Oturduğumuz yer, bazen ufkuna boş boş baktığımız bir çıkıntı. Denizden az yüksekçe bir düzlük ya da karayolundan çalınmış bir cep. Üç tane palmiyenin köklerini korumak için yapılmış bir kaldırımın üzerinde oturuyoruz. Deniz bazen iyi bazen kızgın. Buraya “Balkon” diyoruz biz gedikliler. Arkamızda sahil boyunca akan bir ana cadde var.

Büyücüler Meydanının Çaycı Tekin’i ne zaman boşları almaya gelse; “Keşke bütün boşları alabilsen” derdim. Burası o boşları denize bıraktığım yer. Bana benzeyen, benim gibi düşünen başkaları da var elbette. Öğleden sonraları, bazen akşamın erken saatlerine kadar iki, üç biranın eşliğinde boşluklarımızı paylaştığımız insanlar. Bir ressam, iki müzisyen, bir şair ve ben müdavimleriyiz bu soğuk kaldırım taşının.

Balkona ulaştığımda Şair, köpeköldürenini çoktan yarılamıştı. Selam verip yanına iliştim. Bir süre konuşmadan ufkun boşluğuna baktık. Serçeler geldi, biraz kraker verdim. Sonra kumrular birer ikişer yeme ortak oldular. Bir bira açtım. O sırada Ressam geldi, selam verdi ve o da bir süre konuşmadan oturup elindeki poğaçalarla serçeleri ve kumruları şişmanlatmaya başladı. Çok geçmeden müzisyenler de bu garip topluluğa katılmıştı. İlk lafı kim açacak diye yükselen merakı, ben sarhoşu ve kediyi anlatarak söndürdüm.

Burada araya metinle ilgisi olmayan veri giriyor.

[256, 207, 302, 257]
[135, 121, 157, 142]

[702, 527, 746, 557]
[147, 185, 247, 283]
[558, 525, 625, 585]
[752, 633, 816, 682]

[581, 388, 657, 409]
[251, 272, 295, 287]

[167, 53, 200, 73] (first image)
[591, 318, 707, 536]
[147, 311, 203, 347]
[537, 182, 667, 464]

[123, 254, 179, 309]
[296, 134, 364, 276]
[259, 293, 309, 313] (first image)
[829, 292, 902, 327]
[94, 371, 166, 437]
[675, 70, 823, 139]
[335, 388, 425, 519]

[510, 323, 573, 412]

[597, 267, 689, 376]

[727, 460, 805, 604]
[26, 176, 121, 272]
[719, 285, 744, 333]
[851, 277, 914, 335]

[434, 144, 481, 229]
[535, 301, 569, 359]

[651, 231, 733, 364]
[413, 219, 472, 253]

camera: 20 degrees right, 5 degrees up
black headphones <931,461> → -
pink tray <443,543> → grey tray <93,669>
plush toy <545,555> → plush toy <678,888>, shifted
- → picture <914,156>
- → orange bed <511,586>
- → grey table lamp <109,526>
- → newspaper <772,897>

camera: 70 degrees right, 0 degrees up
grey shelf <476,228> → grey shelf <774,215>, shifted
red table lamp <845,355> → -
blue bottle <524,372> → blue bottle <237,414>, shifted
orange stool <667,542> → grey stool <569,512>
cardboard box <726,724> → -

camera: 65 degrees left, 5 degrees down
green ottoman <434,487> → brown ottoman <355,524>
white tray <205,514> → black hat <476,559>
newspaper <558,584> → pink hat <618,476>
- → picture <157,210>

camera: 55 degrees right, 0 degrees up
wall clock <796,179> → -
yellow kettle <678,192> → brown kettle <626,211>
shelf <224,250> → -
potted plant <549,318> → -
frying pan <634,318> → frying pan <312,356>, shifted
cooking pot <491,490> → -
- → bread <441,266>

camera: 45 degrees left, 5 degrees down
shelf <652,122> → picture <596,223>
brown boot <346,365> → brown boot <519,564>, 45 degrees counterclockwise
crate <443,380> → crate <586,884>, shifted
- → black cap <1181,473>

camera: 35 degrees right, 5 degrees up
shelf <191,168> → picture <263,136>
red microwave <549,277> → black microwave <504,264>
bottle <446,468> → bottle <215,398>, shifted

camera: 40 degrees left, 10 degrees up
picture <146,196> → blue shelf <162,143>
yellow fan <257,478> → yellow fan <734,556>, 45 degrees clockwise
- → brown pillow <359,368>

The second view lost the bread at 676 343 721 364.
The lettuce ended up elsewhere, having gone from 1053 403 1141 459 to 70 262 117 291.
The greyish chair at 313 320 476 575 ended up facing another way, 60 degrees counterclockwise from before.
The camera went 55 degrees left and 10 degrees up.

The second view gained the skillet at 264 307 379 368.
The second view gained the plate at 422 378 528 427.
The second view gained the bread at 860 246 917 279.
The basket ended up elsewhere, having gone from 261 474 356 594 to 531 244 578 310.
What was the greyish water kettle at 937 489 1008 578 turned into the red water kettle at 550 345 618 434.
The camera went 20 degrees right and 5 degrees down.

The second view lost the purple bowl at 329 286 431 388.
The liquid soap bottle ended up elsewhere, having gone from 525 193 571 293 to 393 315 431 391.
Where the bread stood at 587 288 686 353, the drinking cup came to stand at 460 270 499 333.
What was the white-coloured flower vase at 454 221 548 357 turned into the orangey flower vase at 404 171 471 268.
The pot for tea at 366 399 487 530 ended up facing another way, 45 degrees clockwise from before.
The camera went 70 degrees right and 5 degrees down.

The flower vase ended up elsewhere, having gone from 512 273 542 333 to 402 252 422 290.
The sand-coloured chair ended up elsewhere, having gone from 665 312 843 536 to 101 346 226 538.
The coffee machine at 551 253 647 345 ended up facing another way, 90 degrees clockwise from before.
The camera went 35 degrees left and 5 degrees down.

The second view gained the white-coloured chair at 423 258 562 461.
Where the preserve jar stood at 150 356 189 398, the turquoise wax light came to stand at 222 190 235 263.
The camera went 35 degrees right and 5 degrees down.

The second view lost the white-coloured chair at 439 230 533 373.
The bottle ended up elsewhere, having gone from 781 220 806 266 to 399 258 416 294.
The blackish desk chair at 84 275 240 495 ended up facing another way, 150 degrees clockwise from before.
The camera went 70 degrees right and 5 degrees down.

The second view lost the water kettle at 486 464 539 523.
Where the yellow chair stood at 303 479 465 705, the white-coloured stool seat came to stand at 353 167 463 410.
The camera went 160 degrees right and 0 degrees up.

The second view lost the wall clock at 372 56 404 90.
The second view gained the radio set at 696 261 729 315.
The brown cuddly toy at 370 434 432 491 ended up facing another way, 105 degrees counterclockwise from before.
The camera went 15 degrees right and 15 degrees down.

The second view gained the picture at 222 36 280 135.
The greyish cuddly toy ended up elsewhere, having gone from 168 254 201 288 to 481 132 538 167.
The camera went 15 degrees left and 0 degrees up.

Balkonda boş bakılır ama boş konuşulmaz. İş konuşulmaz, lafa girilmez, söz biter, sahibinde kalır.  

“Sanırım” dedim. “Bütün bu gürültüden egosuna yeterince pay çıkaramazsa eve döndüğünde ilk işi karısını dövmek olacak. Bütün suçu onun ve çocukların üzerine yıkıp ikinci ve en gizli gösterisini evde yapacak. Gizli diyorum ama değil. Komşular duyacaklar; “Bize ne” deyip karışmayacaklar. Belki de polisler, doktorlar, hemşireler ve diğer insanlar ona iyi davranacak. Kendini yeterince acındırdığını, şefkatle dolduğunu hissedecek. Bu dilencilik hangimizde yok ki? Yüreği yükselecek, kendini yenilmez hissetmesini sağlayacak yakınlarındaki insanlar. Eve döndüğünde karısını yine dövecek. Yenilmez olduğunu kanıtlamak adına.”

O bildiğimiz kısa sessizliklerden biri girdi araya.

“Hayatının sonuna değin hükümsüz bir anahtar gibi nereyi, hangi kapıyı açtığı belli olmayan, belki hiçbir kapıyı açamayan bir zavallıya dönüşmüş olarak yaşayacak. Ne yapıyoruz biz bu insanlara böyle?”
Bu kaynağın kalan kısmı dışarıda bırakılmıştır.